No I've used 2 machines, one of which didn't crash too often, the other has uptimes of about 5 minutes (you want to look at a network drive? nah, it just locked up, you want to copy a file from CD to hard disk, too bad, it crashed again). I've used a few other PCs with it on occasionally (attached to a colour inkjet printer, for instance), and on the whole, crashing seemed to be a big part of the "Windows 95 experience". Lots of software. Same UI as NT (acceptable). Dreadful programming interface. Never could get the sound card to work on my Gateway at Euronav.
DOS 3000
Used it full-time at IBM. Used it quite a lot in my early postgrad days. Since then, only intermittent use.
No Boots so quickly you don't care about the crashes Great for low level hacking. 640K really isn't enough, doesn't provide "serious" OS features.
Windows 3.x 1000
Intermittent use, but mainly as a contract programmer for Darwell.
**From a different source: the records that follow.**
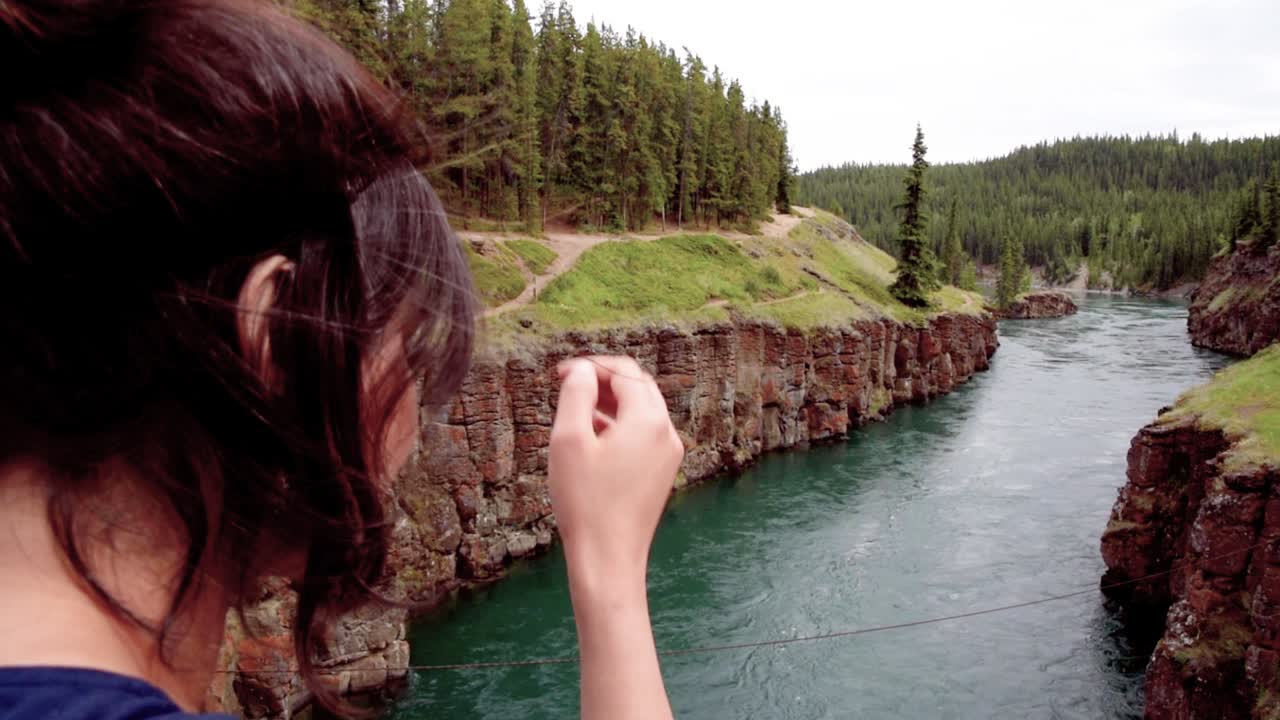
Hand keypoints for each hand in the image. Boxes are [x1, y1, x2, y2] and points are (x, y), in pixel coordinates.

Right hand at [548, 356, 680, 719]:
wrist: (608, 559)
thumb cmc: (584, 501)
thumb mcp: (569, 440)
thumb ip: (577, 394)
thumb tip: (583, 371)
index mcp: (648, 419)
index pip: (624, 372)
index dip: (591, 365)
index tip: (560, 373)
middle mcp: (667, 433)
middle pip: (638, 388)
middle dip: (603, 380)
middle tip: (568, 385)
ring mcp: (668, 455)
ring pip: (641, 412)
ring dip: (610, 403)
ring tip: (574, 409)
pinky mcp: (662, 474)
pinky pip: (642, 436)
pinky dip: (619, 426)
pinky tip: (591, 437)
No This OS is a joke. Crashes much like DOS. I'm at a loss to think of any good points. You can change the colours in Control Panel Ugly UI, hideous to program for. How on earth did Microsoft succeed with this rubbish?
FreeBSD 250
I installed a copy just when I finished my PhD. Only ever used it to dabble about at home
No Never crashed it. Generally well designed and implemented. It's a bit different to SysV, especially for network programming. Not the greatest range of software. The installer is fairly easy to use, but will happily let you select more stuff to install than you have disk space for.
Oberon 300
Again, installed this at Manchester. I don't use it at the moment.
No NA. Rarely crashed. Not designed for reliability though - it's a radical light-weight research OS. Software very limited. UI unusual to the point of being intimidating. Super fast due to its extreme simplicity. For most non-CPU intensive tasks, it makes my old Dell 486 66MHz more reactive than Windows NT or unix on my homebrew Pentium III 500MHz, which should be at least 10 times faster. The compiler is also like lightning.
Linux 300
Use it via remote login quite a bit at work.
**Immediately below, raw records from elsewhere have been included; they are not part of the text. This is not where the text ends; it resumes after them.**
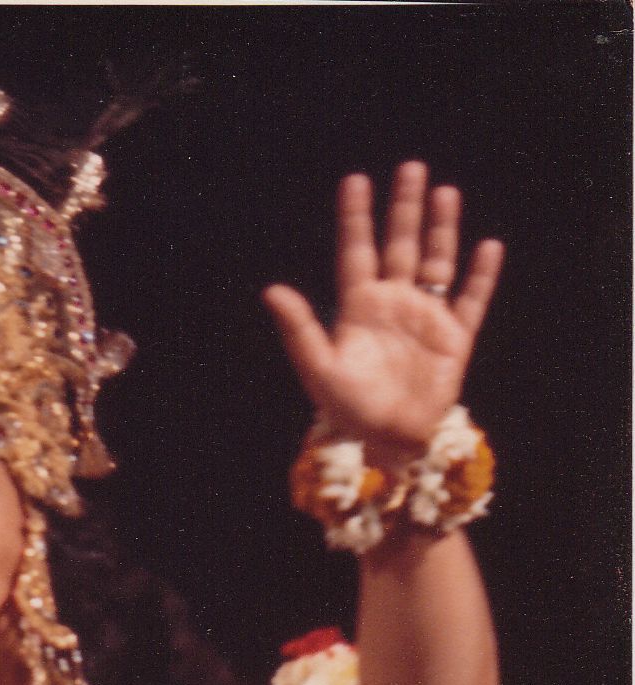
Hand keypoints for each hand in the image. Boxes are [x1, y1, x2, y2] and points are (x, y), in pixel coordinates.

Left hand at [262, 161, 503, 463]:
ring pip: (436, 262)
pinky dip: (480, 275)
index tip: (355, 180)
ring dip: (441, 228)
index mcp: (357, 307)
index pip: (356, 250)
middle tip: (410, 167)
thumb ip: (299, 327)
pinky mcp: (454, 339)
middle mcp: (392, 304)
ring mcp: (425, 318)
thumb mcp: (317, 366)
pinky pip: (471, 300)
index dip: (356, 216)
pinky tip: (487, 246)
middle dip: (404, 208)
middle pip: (400, 245)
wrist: (385, 441)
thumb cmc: (346, 409)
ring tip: (445, 192)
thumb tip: (271, 290)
No Booting lockups when config changes, otherwise no problems at home. Hundreds of forced reboots of machines at work, mainly due to lousy NFS implementation hanging Huge choice of worthless free software There's always the risk that the application you want to use has been meddled with. This means that if you've used a real unix, linux can be a pain with all its "improved" tools. There's a substantial amount of incompatibility between even the dozen or so most popular distros. ext2fs is scary. Even though I always do clean shutdowns, about 1/3 of all boots start with fsck, and a good number of those fail and require a manual 'fsck -y'. At the moment, my Fedora Core 6 installation won't start the network interface when booting as it has decided that the address is in use. Even when it's the only PC turned on, behind a NAT firewall using an unroutable 192.168.0.255 address.

Ideal OS?

The characteristics that, for me, the ideal OS should have are:

If I could have the UI and API of OS/2, the range of applications of 32bit Windows, the stability of Solaris and the lightweightness of Oberon, then I'd be satisfied.